**THE TASK:** Scan the material below and copy every line holding the word "linejoin".

--- START ---

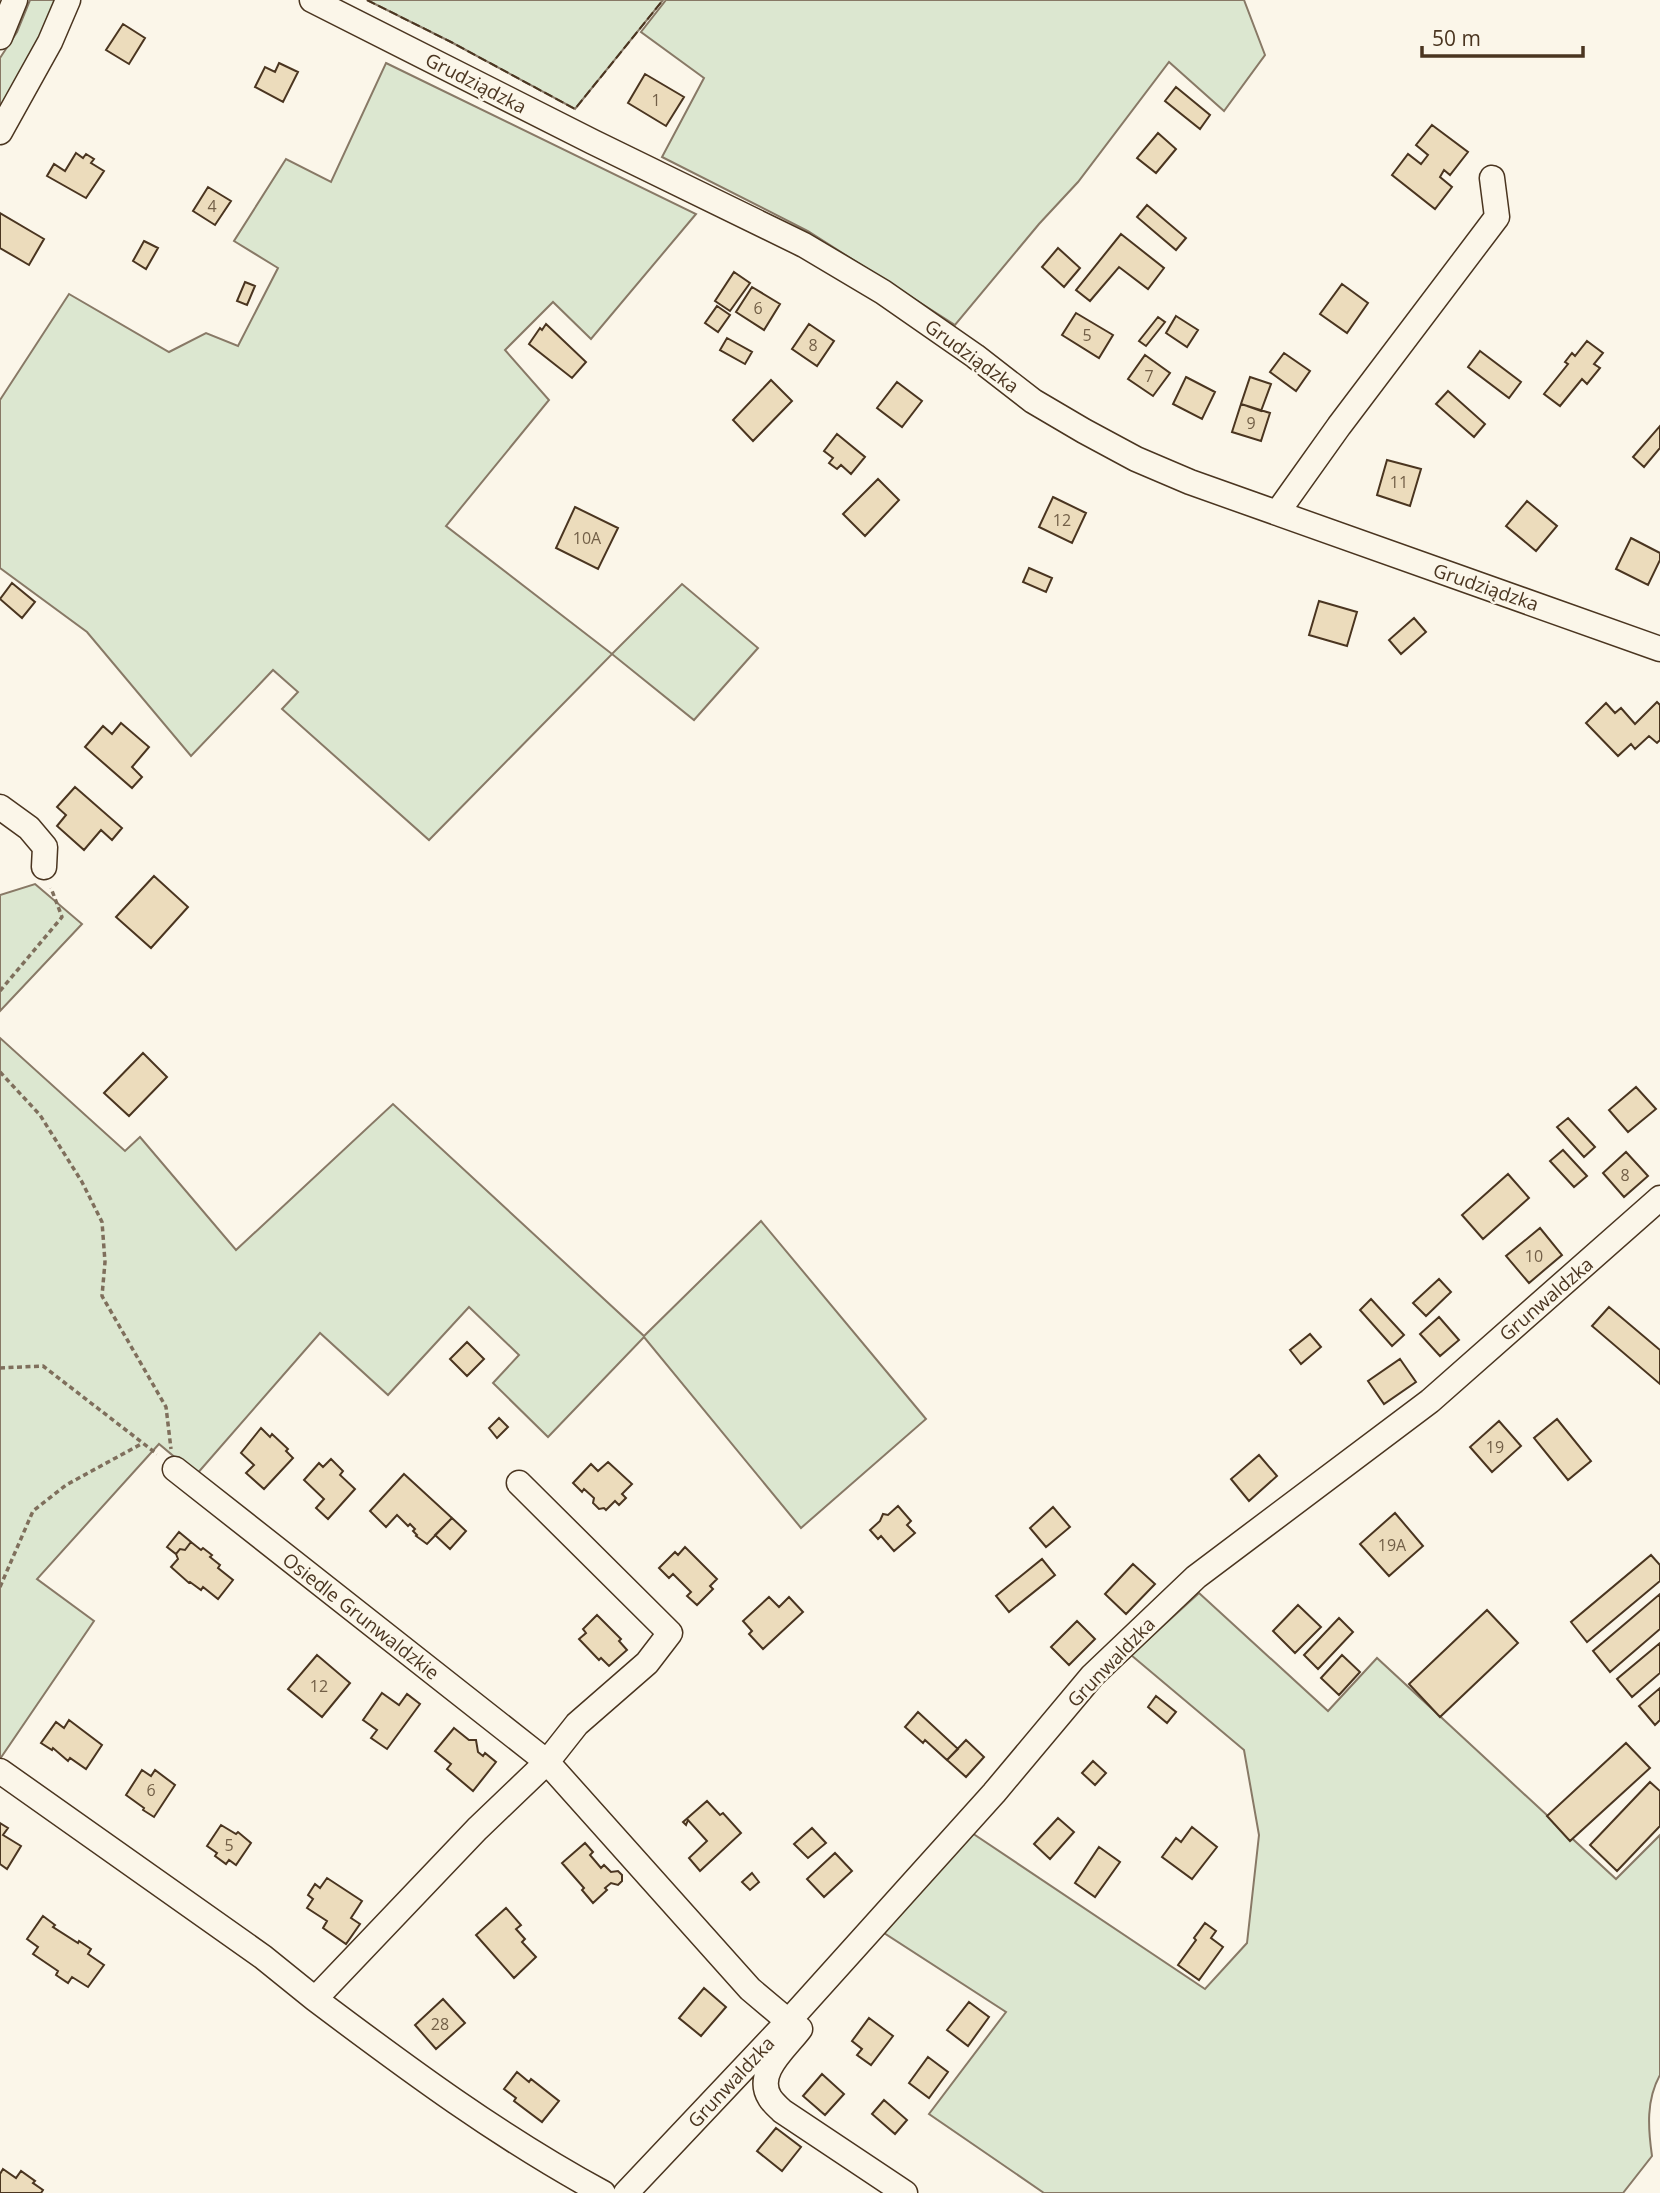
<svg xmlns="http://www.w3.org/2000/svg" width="1660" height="2193" viewBox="0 0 1660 2193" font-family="'Open Sans',sans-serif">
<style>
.green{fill:#dce7d0;stroke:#887966;stroke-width:2}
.building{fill:#ecdcbc;stroke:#4a3520;stroke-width:2}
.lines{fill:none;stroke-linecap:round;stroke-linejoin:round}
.minor-casing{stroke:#4a3520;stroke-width:27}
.path{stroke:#7f6f5c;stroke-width:3.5;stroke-dasharray:5 3.5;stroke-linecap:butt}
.minor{stroke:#fbf6e9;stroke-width:24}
.fence{stroke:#4a3520;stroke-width:2;stroke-dasharray:9 3.5;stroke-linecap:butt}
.labels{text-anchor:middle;stroke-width:5;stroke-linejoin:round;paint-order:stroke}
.number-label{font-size:16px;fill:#725f47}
.street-label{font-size:19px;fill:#4a3520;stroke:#fbf6e9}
</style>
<rect width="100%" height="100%" fill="#fbf6e9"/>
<path class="green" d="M30,0H73L0,142V58L17,32Z
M367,0H663L575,109L451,42Z
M666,0H1244L1265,55L1224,111L1169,62L1078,182L1039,224L955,325L808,231L662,157L704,78L641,32Z
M386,63L696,214L591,339L553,302L505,350L549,400L446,526L612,654L682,584L758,648L694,720L612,654L429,840L282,709L298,692L273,670L191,756L87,632L0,568V400L69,294L169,352L206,333L238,346L278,268L234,241L286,159L331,182Z
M35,884L82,924L0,1011V895Z
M0,1038L125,1151L140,1137L236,1250L393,1104L644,1336L761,1221L926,1419L801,1528L644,1337L548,1437L493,1383L519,1355L469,1307L388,1395L320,1333L196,1475L159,1444L37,1579L94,1621L0,1759Z
M1199,1593L1328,1711L1377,1658L1616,1879L1660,1835V2075C1646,2100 1648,2128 1652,2156L1623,2193H1044L929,2114L1006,2012L881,1931L972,1833L1205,1989L1247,1943L1259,1835L1244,1750L1131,1655Z"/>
<path class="building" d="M123,24L145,38L129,64L106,50Z
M279,63L298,72L283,102L255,87L265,67L275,72Z
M645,74L684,97L666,126L628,103Z
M1176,87L1210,115L1200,129L1165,101Z
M1432,125L1468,152L1450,175L1444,170L1440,177L1452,187L1435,209L1392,175L1408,154L1421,164L1428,155L1416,145Z
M1158,133L1176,149L1156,173L1137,158Z
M76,153L83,158L86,154L94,159L91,163L104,171L86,198L47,176L54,164L65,171Z
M208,187L231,201L215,225L193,211Z
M1147,205L1186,238L1176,250L1137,217Z
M0,213L44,239L29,265L0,248Z
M1121,234L1164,268L1148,289L1119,267L1090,301L1076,290Z
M144,241L158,248L146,269L133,261Z
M1058,248L1080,268L1064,287L1042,267Z
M734,272L750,283L730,311L715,301Z
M245,282L255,286L247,305L237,301Z
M1342,284L1368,303L1347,333L1320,314Z
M752,287L780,304L764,330L736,312Z
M717,306L730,315L718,332L705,323Z
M1076,313L1113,335L1099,358L1062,335Z
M1176,316L1198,330L1187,347L1166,333Z
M1158,317L1165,322L1146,346L1139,341Z
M546,324L586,362L572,378L529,344L540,328L542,330Z
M809,324L834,341L817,366L792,349Z
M727,338L752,352L745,364L720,350Z
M1587,341L1603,353L1594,364L1600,368L1587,384L1582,379L1560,406L1544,394L1568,364L1565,362L1572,353L1575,356Z
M1480,351L1521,382L1509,398L1468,367Z
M1284,353L1310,371L1296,391L1270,372Z
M1145,355L1170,373L1153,396L1128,379Z
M1186,377L1215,392L1202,419L1173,404Z
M1250,377L1271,384L1261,411L1241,404Z
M771,380L792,401L753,441L733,420Z
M897,382L922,401L902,427L877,408Z
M1448,391L1485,424L1474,437L1436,404Z
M1241,404L1270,413L1261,441L1232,432Z
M1660,426V448L1644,467L1633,457Z
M837,434L865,457L851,474L841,465L837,469L829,463L833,458L824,451Z
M1387,460L1421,469L1410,506L1377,495Z
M878,479L899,500L865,536L843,514Z
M1053,497L1086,513L1072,543L1039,527Z
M1527,501L1557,526L1536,551L1506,526Z
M575,507L618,528L598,569L556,548Z
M1631,538L1660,553V560L1648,585L1616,569Z
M1029,568L1052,578L1046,592L1023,582Z
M12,583L35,602L22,618L0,599Z
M1319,601L1357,612L1347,646L1309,635Z
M1414,618L1426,632L1401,654L1389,640Z
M1657,702L1660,705V740L1657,743L1649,736L1635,749L1631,744L1618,756L1586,723L1606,703L1615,713L1621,708L1635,724Z
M121,723L149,747L132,767L142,777L132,788L85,747L103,726L112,734Z
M75,787L122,828L112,840L101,830L84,850L57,826L66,815L57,807Z
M154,876L188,907L151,948L116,917Z
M143,1053L167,1077L129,1116L104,1093Z
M1636,1087L1656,1109L1628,1132L1609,1110Z
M1568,1118L1595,1147L1584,1157L1557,1127Z
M1563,1150L1587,1176L1574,1187L1550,1161Z
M1626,1152L1648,1176L1624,1197L1603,1173Z
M1508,1174L1529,1198L1483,1239L1462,1215Z
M1540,1228L1562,1255L1529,1283L1506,1256Z
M1439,1279L1451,1292L1426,1316L1413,1303Z
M1371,1299L1404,1335L1392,1346L1360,1310Z
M1609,1307L1660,1350V1384L1592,1326Z
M1439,1317L1459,1340L1440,1356L1420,1334Z
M1310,1334L1321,1347L1301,1364L1290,1350Z
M467,1342L484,1359L467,1376L450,1359Z
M1400,1359L1416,1382L1384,1404L1368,1381Z
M499,1418L508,1427L497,1438L489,1428Z
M1557,1419L1591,1461L1568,1480L1534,1438Z
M1499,1421L1521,1446L1492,1472L1470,1447Z
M261,1428L270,1437L272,1434L288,1449L286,1451L293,1458L264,1489L246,1473L254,1465L241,1453Z
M1259,1455L1277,1476L1249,1501L1231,1479Z
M331,1459L343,1471L340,1475L355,1489L328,1519L316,1508L324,1499L304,1480L319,1463L323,1467Z
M608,1462L632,1484L622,1494L626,1498L619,1505L615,1501L606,1510L604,1508L599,1509L593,1503L594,1498L584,1489L582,1492L573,1483L591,1464L598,1471Z
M404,1474L452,1518L427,1544L416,1536L417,1535L413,1531L415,1529L410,1524L408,1526L397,1515L386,1527L370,1511Z
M898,1506L911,1521L907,1525L915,1533L894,1551L881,1536L878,1539L870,1530L880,1521L883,1514L888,1515Z
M1053,1507L1070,1527L1046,1547L1030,1528Z
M1395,1513L1423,1546L1389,1576L1360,1544Z
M452,1518L466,1531L450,1549L435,1535Z
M179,1532L191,1542L185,1550L180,1549L176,1554L167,1547Z
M191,1542L201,1550L203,1548L212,1555L210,1557L220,1565L218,1568L233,1580L218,1599L203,1587L201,1590L190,1582L189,1583L171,1567L178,1559L176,1554L180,1549L185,1550Z
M685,1547L717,1579L710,1586L713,1589L697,1605L687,1596L691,1592L673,1574L669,1578L659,1568L675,1552L678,1555Z
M1651,1555L1660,1565V1581L1587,1642L1571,1622Z
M1042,1559L1055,1575L1009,1612L996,1596Z
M1133,1564L1155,1584L1126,1614L1105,1594Z
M1660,1594V1629L1610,1672L1593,1651Z
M769,1597L779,1607L789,1597L803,1612L763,1649L749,1634L752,1631L743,1621Z
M1298,1605L1321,1627L1295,1653L1273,1631Z
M1487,1610L1518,1643L1440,1717L1409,1684Z
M597,1615L621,1639L619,1641L627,1650L609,1666L601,1658L599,1660L579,1639L586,1633L583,1629Z
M1339,1618L1353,1632L1318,1669L1304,1655Z
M1077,1621L1095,1639L1069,1665L1051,1647Z
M1660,1643V1673L1632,1697L1617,1679Z
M317,1655L350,1683L322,1717L288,1689Z
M1342,1655L1360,1672L1339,1695L1321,1678Z
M1660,1688V1720L1655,1725L1639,1706Z
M382,1693L399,1705L407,1694L420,1704L387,1749L371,1738L377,1730L363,1720Z
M1156,1696L1176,1712L1167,1723L1148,1707Z
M918,1712L958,1749L947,1760L925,1740L923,1743L905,1727Z
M69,1720L102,1745L86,1769L70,1758L68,1761L53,1748L52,1750L41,1743L56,1722L64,1728Z
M454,1728L469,1740H476L478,1752L483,1756L485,1753L496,1762L473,1791L447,1769L451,1764L435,1751Z
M966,1740L984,1757L966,1777L947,1760Z
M1626,1743L1650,1768L1570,1841L1547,1816Z
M1093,1761L1106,1773L1095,1785L1082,1773Z
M142,1770L151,1776L155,1770L175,1785L154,1817L143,1810L144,1808L126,1795Z
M1650,1782L1660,1791V1826L1617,1871L1590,1845Z
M707,1801L720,1815L723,1813L741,1833L700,1871L689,1858L707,1841L688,1820L686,1825L683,1822Z
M1058,1818L1074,1832L1050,1859L1034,1844Z
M0,1823L8,1828L3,1835L21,1846L7,1869L0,1864Z
M221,1825L236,1834L238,1832L251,1843L236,1865L229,1860L226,1864L215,1856L217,1853L207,1846Z
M1192,1827L1217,1847L1192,1879L1162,1857L1176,1838L1181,1842Z
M812,1828L826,1843L808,1858L794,1844Z
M585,1843L593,1852L590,1855L601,1868L604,1865L611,1872L618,1871L622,1875V1881L618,1885L611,1883L605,1888L607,1890L593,1903L582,1890L584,1888L562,1863Z
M1099,1847L1120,1862L1095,1897L1075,1883Z
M835,1853L852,1871L824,1897L807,1879Z
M752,1873L759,1882L750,1890L742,1882Z
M327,1878L362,1901L351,1918L360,1924L346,1944L323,1928L327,1921L307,1908L313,1899L308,1895L315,1884L320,1888Z
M506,1908L521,1925L516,1929L525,1939L522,1942L536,1957L514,1978L476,1935Z
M43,1916L55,1925L53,1927L78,1943L79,1941L91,1949L88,1954L104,1965L88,1987L72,1977L68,1983L56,1975L58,1971L33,1954L38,1947L27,1939Z
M1205,1923L1216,1931L1211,1938L1223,1947L1199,1980L1178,1965L1196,1940L1194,1938Z
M704,1988L726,2007L701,2036L679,2018Z
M443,1999L465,2023L436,2049L415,2025Z
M969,2002L989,2017L968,2046L947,2030Z
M869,2018L893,2036L871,2065L857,2055L862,2049L852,2041Z
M928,2057L948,2072L929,2098L909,2083Z
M517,2072L529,2082L531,2079L559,2101L542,2122L514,2101L516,2098L504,2089Z
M822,2074L844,2094L825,2115L803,2096Z
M884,2100L907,2120L895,2134L872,2114Z
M776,2128L801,2147L782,2171L757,2151Z
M3,2169L16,2178L21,2171L35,2181L33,2183L43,2190L41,2193H0V2174Z"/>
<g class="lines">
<g class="minor-casing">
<path id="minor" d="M312,0L593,142L804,245L883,292L975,356L1033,401L1084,431L1136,459L1190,482L1660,649
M0,37L15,0
M0,132L50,42L68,0
M1277,513L1339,426L1497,217L1492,178
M0,807L29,828L45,847L44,867
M175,1469L547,1762L750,1989L788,2021
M0,1771L263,1957L315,1999L477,1829L547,1762L577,1724L647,1663L670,1633L519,1483
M315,1999C408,2069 501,2138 603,2193
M800,2029C786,2048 754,2073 770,2098C773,2103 778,2107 782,2111L905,2193
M626,2193L795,2014L994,1793L1092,1676L1196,1577L1430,1401L1660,1198"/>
</g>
<path class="path" d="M0,991L62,917L51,888
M0,1072L40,1115L82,1182L102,1222L105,1262L102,1296L166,1407L171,1449
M0,1368L43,1366L157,1454
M0,1587L33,1511L66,1485L143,1443"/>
<use href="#minor" class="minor"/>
<path class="fence" d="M367,0L451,42L575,109L663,0"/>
</g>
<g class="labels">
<g class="number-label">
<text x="656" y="106">1</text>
<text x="212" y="212">4</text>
<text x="758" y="314">6</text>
<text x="1087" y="341">5</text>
<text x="813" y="351">8</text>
<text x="1149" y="382">7</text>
<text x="1251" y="429">9</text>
<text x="1399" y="488">11</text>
<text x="1062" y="526">12</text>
<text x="587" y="544">10A</text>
<text x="1625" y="1181">8</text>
<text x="1534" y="1262">10</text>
<text x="1495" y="1453">19</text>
<text x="1392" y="1551">19A</text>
<text x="319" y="1692">12</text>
<text x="151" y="1796">6</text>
<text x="229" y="1851">5</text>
<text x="440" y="2030">28</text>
</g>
<g class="street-label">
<text transform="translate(476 83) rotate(27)" y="7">Grudziądzka</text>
<text transform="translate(972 356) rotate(36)" y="7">Grudziądzka</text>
<text transform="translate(1486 587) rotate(19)" y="7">Grudziądzka</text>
<text transform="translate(1546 1299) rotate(-41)" y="7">Grunwaldzka</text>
<text transform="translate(361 1616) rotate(38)" y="7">Osiedle Grunwaldzkie</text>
<text transform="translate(1111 1662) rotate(-46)" y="7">Grunwaldzka</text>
<text transform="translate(731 2082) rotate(-47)" y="7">Grunwaldzka</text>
</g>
</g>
<path d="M1422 46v10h161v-10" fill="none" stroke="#4a3520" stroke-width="3.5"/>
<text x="1432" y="46" font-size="21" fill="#4a3520" stroke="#fbf6e9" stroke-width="5" paint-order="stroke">50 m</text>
</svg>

--- END ---

**ANSWER SPACE:**
.lines{fill:none;stroke-linecap:round;stroke-linejoin:round}
.labels{text-anchor:middle;stroke-width:5;stroke-linejoin:round;paint-order:stroke}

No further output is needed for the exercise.